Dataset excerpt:
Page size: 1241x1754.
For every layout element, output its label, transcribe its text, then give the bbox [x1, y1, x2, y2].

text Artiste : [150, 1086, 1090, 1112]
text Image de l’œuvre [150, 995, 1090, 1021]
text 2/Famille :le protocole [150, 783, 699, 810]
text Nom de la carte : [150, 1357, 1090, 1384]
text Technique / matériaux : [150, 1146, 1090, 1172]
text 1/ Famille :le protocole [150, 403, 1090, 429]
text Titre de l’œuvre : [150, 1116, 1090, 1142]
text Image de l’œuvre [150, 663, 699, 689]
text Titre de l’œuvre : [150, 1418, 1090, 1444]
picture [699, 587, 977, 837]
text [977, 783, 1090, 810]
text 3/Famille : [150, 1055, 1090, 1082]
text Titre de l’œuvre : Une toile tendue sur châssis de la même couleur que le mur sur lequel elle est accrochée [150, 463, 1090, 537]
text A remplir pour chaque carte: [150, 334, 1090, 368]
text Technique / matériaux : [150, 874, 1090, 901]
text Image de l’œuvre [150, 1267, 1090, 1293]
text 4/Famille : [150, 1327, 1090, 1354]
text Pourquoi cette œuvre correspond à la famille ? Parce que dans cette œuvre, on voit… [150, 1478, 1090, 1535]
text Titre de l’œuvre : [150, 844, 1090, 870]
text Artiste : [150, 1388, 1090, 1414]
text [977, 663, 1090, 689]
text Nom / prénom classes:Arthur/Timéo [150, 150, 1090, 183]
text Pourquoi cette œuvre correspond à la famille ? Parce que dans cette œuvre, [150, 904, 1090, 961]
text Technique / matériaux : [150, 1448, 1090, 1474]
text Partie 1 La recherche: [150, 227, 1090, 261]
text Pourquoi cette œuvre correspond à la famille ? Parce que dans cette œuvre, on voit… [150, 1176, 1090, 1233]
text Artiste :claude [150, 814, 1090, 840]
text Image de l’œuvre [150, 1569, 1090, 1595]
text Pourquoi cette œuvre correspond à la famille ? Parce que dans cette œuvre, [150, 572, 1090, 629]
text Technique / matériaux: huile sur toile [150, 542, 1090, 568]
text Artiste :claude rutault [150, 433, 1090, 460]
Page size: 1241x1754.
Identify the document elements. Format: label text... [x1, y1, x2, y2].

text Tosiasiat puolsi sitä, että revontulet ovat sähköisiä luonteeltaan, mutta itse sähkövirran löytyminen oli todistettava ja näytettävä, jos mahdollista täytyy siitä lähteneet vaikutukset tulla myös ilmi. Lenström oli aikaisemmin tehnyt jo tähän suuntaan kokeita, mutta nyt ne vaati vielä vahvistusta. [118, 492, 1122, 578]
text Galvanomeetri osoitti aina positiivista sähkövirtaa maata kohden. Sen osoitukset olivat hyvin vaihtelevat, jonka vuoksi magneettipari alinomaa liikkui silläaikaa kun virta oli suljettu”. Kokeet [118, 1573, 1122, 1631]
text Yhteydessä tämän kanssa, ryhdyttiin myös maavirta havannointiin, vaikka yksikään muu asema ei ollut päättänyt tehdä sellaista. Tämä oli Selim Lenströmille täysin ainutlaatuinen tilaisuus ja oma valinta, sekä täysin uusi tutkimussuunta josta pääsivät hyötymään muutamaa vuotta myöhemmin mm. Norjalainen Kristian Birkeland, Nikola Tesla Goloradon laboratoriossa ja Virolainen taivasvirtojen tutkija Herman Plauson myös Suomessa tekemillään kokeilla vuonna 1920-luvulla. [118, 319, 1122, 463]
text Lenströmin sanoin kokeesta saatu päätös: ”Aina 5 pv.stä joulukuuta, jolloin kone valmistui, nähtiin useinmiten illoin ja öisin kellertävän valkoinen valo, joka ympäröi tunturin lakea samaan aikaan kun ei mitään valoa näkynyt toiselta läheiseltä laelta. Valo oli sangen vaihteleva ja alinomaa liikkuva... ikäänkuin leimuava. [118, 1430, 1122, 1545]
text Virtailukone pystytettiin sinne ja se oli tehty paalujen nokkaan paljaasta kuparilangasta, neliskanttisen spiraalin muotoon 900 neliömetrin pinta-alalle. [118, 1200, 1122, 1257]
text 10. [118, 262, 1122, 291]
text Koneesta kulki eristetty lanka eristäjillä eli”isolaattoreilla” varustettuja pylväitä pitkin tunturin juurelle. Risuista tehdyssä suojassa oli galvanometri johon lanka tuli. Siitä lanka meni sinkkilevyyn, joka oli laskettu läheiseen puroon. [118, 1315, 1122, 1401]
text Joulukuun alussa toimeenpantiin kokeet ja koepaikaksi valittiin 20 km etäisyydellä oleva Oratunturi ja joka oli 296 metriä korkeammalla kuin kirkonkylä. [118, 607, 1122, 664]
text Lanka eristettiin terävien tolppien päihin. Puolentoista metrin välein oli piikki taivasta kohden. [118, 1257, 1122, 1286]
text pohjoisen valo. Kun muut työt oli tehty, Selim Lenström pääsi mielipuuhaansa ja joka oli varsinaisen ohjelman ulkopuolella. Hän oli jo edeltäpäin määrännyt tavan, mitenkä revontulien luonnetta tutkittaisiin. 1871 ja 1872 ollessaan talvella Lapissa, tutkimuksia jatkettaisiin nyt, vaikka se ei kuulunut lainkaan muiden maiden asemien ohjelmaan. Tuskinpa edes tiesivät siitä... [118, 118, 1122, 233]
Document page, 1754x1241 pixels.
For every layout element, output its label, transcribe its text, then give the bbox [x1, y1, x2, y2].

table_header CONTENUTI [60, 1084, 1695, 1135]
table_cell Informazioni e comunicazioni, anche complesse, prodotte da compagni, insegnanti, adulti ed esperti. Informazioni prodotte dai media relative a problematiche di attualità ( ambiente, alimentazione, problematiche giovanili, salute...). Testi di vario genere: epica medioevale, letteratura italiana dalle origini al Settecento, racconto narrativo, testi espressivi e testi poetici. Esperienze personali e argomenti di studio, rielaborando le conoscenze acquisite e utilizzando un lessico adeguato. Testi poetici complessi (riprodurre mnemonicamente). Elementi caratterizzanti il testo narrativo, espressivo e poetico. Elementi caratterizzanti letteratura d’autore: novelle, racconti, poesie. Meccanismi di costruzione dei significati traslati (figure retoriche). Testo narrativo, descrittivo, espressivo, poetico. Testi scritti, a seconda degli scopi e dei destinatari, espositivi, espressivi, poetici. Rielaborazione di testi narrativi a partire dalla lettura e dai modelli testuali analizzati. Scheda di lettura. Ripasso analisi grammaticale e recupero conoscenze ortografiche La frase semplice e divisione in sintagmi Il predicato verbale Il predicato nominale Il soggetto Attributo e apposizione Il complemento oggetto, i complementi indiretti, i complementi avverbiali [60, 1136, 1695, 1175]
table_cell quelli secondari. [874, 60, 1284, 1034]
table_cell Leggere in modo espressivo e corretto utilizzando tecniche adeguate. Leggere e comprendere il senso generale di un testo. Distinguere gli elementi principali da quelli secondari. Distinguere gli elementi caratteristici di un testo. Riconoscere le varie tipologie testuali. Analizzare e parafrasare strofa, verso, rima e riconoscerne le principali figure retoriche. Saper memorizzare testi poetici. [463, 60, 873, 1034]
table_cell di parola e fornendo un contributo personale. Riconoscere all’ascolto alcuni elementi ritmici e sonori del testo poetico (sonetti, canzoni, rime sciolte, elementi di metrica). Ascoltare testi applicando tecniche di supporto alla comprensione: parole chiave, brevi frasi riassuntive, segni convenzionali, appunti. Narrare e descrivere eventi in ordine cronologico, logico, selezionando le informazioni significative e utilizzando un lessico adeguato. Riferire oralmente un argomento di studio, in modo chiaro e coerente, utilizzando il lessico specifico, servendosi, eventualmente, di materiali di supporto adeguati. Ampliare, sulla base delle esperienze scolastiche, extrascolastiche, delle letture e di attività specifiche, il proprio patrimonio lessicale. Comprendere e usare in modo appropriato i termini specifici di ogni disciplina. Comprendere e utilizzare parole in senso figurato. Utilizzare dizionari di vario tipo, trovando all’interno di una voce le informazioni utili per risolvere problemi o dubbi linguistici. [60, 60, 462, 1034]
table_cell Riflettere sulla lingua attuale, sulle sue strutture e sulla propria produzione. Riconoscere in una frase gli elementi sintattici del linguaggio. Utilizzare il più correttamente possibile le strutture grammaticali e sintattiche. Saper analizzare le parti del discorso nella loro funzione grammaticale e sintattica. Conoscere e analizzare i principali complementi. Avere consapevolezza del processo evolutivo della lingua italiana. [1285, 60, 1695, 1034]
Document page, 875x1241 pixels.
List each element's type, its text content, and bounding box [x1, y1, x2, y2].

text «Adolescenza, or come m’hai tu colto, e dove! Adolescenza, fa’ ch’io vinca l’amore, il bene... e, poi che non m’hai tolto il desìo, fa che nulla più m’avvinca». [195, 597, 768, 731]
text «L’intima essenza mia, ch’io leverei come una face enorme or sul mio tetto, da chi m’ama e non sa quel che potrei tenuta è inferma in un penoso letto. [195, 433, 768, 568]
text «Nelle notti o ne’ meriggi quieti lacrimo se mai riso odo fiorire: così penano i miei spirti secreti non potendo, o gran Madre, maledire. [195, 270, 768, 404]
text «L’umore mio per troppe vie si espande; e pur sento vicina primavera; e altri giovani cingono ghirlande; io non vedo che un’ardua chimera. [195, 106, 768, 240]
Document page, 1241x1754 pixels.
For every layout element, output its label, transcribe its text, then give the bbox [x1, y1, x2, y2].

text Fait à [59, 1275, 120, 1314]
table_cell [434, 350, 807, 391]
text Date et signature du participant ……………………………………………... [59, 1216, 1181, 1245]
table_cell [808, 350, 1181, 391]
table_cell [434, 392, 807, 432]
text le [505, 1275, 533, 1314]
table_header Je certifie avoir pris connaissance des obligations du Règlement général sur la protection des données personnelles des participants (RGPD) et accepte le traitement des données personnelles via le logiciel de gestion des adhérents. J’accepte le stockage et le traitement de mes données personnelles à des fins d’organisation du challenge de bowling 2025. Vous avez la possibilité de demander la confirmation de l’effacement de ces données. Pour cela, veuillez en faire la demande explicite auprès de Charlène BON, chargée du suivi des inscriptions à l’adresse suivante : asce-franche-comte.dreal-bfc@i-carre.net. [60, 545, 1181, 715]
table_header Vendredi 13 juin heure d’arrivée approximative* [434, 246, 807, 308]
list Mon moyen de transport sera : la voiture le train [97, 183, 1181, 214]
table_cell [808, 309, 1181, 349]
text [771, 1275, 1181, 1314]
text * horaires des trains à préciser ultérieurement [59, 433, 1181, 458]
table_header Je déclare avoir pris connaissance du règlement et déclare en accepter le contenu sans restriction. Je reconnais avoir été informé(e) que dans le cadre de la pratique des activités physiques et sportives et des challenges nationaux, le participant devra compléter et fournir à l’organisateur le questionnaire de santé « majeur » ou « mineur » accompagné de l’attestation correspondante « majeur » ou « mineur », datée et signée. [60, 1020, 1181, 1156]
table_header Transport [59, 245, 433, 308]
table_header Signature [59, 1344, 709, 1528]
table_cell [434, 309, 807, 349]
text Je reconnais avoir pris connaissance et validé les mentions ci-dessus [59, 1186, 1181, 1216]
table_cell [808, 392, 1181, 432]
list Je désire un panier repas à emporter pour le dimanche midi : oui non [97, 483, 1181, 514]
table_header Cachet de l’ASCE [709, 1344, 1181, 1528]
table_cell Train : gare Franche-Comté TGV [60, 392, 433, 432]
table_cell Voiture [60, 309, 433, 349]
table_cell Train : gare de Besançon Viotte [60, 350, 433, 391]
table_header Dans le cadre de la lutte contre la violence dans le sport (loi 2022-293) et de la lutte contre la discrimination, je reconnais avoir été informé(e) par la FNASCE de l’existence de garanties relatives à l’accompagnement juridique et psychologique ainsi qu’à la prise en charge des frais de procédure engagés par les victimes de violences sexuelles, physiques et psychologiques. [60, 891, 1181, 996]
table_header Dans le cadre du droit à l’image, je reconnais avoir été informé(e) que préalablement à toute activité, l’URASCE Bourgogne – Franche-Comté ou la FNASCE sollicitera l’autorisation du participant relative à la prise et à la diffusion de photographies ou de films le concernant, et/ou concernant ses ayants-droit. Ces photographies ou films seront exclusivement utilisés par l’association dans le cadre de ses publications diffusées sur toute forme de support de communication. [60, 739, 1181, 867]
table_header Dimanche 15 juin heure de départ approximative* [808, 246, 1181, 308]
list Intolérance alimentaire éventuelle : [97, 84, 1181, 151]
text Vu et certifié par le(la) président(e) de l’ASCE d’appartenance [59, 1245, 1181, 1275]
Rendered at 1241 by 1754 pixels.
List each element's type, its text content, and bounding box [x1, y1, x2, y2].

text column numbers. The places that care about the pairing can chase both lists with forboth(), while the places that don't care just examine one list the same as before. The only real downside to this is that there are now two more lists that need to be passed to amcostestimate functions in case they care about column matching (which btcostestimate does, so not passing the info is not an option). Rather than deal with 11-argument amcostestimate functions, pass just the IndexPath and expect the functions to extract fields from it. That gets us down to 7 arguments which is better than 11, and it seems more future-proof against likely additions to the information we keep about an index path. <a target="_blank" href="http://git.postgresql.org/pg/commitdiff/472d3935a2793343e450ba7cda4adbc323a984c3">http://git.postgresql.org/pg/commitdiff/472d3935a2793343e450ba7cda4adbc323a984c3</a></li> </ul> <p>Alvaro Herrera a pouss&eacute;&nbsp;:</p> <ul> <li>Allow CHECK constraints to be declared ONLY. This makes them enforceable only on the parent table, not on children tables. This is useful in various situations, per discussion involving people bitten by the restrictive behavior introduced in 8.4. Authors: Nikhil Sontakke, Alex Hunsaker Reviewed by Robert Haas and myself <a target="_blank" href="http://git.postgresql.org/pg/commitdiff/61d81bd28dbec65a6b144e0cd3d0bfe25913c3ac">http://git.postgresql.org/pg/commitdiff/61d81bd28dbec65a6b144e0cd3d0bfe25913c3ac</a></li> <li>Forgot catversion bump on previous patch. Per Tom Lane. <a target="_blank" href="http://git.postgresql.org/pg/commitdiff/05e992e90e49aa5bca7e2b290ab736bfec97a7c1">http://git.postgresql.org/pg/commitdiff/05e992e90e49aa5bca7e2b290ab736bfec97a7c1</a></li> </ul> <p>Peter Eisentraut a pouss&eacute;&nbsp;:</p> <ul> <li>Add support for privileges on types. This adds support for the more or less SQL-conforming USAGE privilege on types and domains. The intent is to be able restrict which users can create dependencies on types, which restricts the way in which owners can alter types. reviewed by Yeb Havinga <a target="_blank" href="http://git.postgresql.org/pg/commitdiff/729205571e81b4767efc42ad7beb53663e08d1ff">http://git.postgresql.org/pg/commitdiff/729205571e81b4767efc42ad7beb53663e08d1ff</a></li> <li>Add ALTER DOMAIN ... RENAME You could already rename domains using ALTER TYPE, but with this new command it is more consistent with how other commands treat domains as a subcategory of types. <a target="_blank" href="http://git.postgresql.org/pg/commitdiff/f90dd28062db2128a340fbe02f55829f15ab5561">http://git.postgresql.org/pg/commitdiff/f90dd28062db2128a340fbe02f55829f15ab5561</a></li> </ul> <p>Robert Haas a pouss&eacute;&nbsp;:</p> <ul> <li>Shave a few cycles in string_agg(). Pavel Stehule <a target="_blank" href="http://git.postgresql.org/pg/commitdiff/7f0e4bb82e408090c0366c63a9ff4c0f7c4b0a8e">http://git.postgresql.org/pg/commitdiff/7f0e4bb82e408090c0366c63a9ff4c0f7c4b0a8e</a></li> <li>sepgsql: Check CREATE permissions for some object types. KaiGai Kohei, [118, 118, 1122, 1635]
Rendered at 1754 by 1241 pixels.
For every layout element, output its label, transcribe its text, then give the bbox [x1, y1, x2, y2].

[WHAT THE TASK ASKS]:
Please repeat the stretch of the items above from the line that contains "text Fait à [59, 1275, 120, 1314]" through the line that contains "table_cell [434, 309, 807, 349]", both included, keeping each line exactly as it appears.

[FINAL ANSWER]:
text Fait à [59, 1275, 120, 1314]
table_cell [434, 350, 807, 391]
text Date et signature du participant ……………………………………………... [59, 1216, 1181, 1245]
table_cell [808, 350, 1181, 391]
table_cell [434, 392, 807, 432]
text le [505, 1275, 533, 1314]
table_header Je certifie avoir pris connaissance des obligations du Règlement général sur la protection des données personnelles des participants (RGPD) et accepte le traitement des données personnelles via le logiciel de gestion des adhérents. J’accepte le stockage et le traitement de mes données personnelles à des fins d’organisation du challenge de bowling 2025. Vous avez la possibilité de demander la confirmation de l’effacement de ces données. Pour cela, veuillez en faire la demande explicite auprès de Charlène BON, chargée du suivi des inscriptions à l’adresse suivante : asce-franche-comte.dreal-bfc@i-carre.net. [60, 545, 1181, 715]
table_header Vendredi 13 juin heure d’arrivée approximative* [434, 246, 807, 308]
list Mon moyen de transport sera : la voiture le train [97, 183, 1181, 214]
table_cell [808, 309, 1181, 349]
text [771, 1275, 1181, 1314]
text * horaires des trains à préciser ultérieurement [59, 433, 1181, 458]
table_header Je déclare avoir pris connaissance du règlement et déclare en accepter le contenu sans restriction. Je reconnais avoir été informé(e) que dans le cadre de la pratique des activités physiques et sportives et des challenges nationaux, le participant devra compléter et fournir à l’organisateur le questionnaire de santé « majeur » ou « mineur » accompagné de l’attestation correspondante « majeur » ou « mineur », datée et signée. [60, 1020, 1181, 1156]
table_header Transport [59, 245, 433, 308]
table_header Signature [59, 1344, 709, 1528]
table_cell [434, 309, 807, 349]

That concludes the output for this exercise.